Mohon tunggu...
Ermansyah R. Hindi
Ermansyah R. Hindi Mohon Tunggu... Free Writer, ASN

Bacalah!

Selanjutnya

Tutup

Sosbud Pilihan

Berhentilah Berdiskusi ala Orang Bijak

14 Desember 2024   15:37 Diperbarui: 30 Desember 2024   16:27 146
+
Laporkan Konten
Laporkan Akun
Kompasiana adalah platform blog. Konten ini menjadi tanggung jawab bloger dan tidak mewakili pandangan redaksi Kompas.
Lihat foto
Penulis, Ermansyah R. Hindi - Dokpri

Cara terbaik untuk mengusir rasa sumpek, bete atau rasa malas melanda diantaranya berdiskusi bersama para sohib di grup WhatsApp. Ini bukan pertama kali kami brizik di grup WA

Berulang kali saya dengan teman-teman ngobrol soal apa saja. Yang penting bunyi dan tidak perlu sepi di lorong-lorong gelap kalau pertanyaan seputar kenapa kita berkumpul di jagat maya.

Khususnya di grup WA menjadi ruang diskusi yang tidak kalah serunya dengan diskusinya pak Karni Ilyas di Indonesia Lawyers Club. Atau obrolan di Mata Najwa, baik lewat tivi, kanal YouTube, TikTok dan media sosial lainnya.

Memang dalam diskusi, kami di grup WA kadangkala tergiring ke masalah yang semestinya tidak menjadi emosi karena terlalu normatif bahkan kelewat hitam putih konten pembicaraannya. Saya sadar, bahwa medsos atau WA betul-betul nyata bikin emosi. Sudah tentu, secuil saja dari teman-teman yang punya gaya seperti itu di grup WA.
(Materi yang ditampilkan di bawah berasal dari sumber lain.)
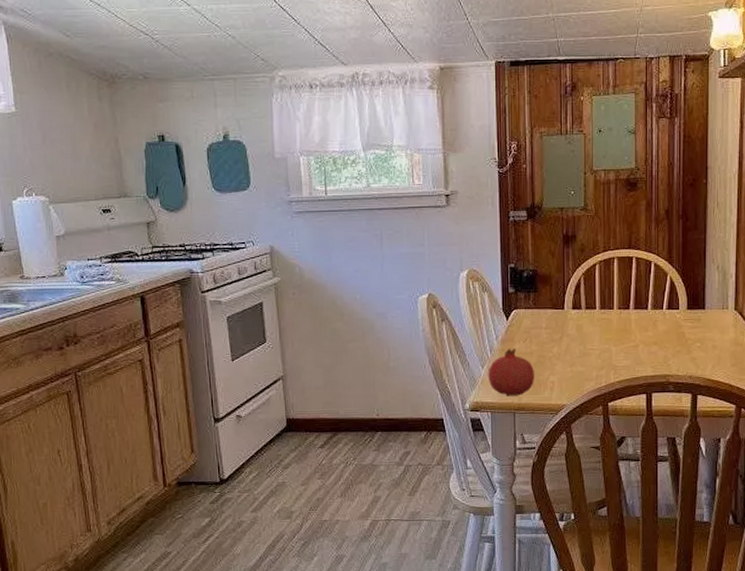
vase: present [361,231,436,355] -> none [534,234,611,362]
Tetapi, alasan demi lebih hidupnya ruang diskusi di grup WA, ada saja jurus-jurus hantam kromo bahkan main bulldozer saat kita berdiskusi. Ya, santai dan gembira turut mewarnai diskusi kami sambil sedikit tegang, yang kerap tidak diketahui apa pemicunya. Ini diskusi lucu yang menyebalkan. Justeru sudah ramai begitu bikin kita terbebas dari rasa malas mengikuti perkembangan berita. 

Pokoknya, top banget berdiskusi bareng di grup WA.

***

Sepekan yang lalu, ada teman menggebu-gebu dalam berdiskusi. Saking hebatnya, semua pendapat yang tidak bersumber dari kitab suci atau teks agama yang sejati itu batal adanya. Kalau dilihat, argumen-argumennya tidak begitu bagaimana.

Padahal, dia agak kurang menyentuh ke substansi. Di grup WA banyak kepala, bukan pendapat dan pemikirannya saja dari satu arah. 

Begitulah. Dia mengomentari soal moderasi beragama yang diplintir ke sana dan ke mari malah bikin kita sibuk sendiri. Dianggapnya campur tangan dari paham-paham modern dari penganut agama justeru bikin hidup bisa berantakan. 

Lah, kenapa paham agama ikut terseret. Paham agama tertentu atau paham modernis menjadi biang dari kekaburan menghadapi perkembangan zaman. Berarti bukan agama dan paham penganutnya sebagai sumber masalah. Coba cek, orang per orang. Jangan sampai seseorang hanya paham tentang agama secara sepenggal-sepenggal.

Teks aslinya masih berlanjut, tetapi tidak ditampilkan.